§ What you need to do:
Arrange the lines in the entries below, starting at the line that contains "Pasos para ejecutar" and ending at the line that contains "## rust weekly", as a Markdown table with the columns Row and Line. Number each row, omit blank lines, and leave the pictures out of the answer.

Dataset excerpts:
○ ○ ○ ○ ○
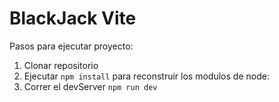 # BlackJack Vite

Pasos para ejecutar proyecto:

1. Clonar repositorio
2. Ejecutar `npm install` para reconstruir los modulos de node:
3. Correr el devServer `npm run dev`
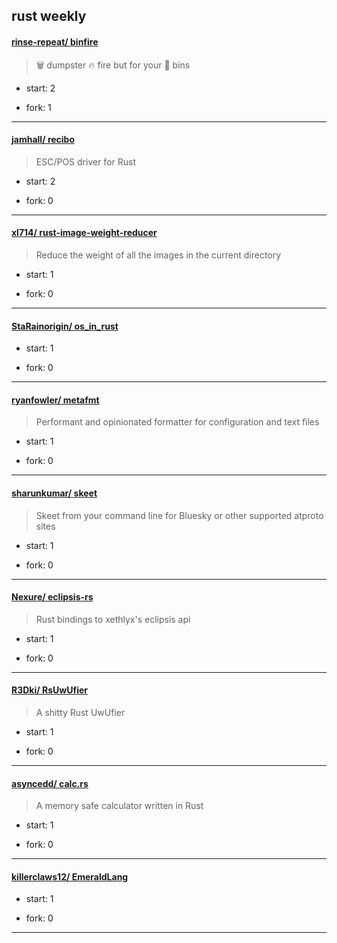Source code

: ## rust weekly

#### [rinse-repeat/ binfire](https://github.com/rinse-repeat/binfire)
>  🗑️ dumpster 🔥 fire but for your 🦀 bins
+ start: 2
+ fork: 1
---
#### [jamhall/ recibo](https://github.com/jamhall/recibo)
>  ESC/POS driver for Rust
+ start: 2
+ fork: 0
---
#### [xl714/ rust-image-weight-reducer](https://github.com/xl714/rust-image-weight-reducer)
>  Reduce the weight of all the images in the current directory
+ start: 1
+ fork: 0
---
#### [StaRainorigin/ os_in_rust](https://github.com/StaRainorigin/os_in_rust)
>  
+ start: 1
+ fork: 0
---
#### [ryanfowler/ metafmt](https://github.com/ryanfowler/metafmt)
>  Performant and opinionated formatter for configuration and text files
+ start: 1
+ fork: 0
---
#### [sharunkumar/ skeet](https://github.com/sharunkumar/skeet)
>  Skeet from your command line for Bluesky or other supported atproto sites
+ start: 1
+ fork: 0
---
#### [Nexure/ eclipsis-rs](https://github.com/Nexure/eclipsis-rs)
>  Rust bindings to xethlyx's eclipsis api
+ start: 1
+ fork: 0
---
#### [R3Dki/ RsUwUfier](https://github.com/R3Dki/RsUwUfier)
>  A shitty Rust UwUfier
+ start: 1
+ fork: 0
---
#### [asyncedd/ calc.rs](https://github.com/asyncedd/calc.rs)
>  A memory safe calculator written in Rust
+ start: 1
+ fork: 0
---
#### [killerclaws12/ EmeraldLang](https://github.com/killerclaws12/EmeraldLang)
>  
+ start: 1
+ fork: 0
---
○ ○ ○ ○ ○
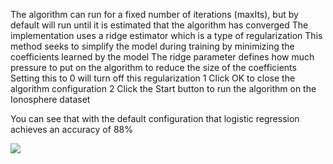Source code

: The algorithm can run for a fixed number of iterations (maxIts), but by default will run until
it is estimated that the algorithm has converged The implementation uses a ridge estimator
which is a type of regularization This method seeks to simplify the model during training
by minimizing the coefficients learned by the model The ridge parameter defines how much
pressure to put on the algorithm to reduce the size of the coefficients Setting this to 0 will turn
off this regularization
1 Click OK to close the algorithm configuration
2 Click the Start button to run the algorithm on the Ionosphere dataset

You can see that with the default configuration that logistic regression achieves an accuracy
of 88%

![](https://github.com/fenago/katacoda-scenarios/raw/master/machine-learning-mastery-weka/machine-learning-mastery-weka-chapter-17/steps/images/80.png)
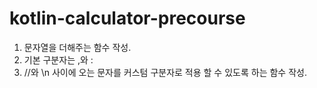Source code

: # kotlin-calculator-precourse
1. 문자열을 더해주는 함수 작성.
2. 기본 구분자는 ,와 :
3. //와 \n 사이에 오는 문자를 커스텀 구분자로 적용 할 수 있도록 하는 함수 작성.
○ ○ ○ ○ ○
§ Problem solution:
| Row | Line |
|---|---|
| 1 | Pasos para ejecutar proyecto: |
| 2 | 1. Clonar repositorio |
| 3 | 2. Ejecutar `npm install` para reconstruir los modulos de node: |
| 4 | 3. Correr el devServer `npm run dev` |
| 5 | Source code |
| 6 | : ## rust weekly |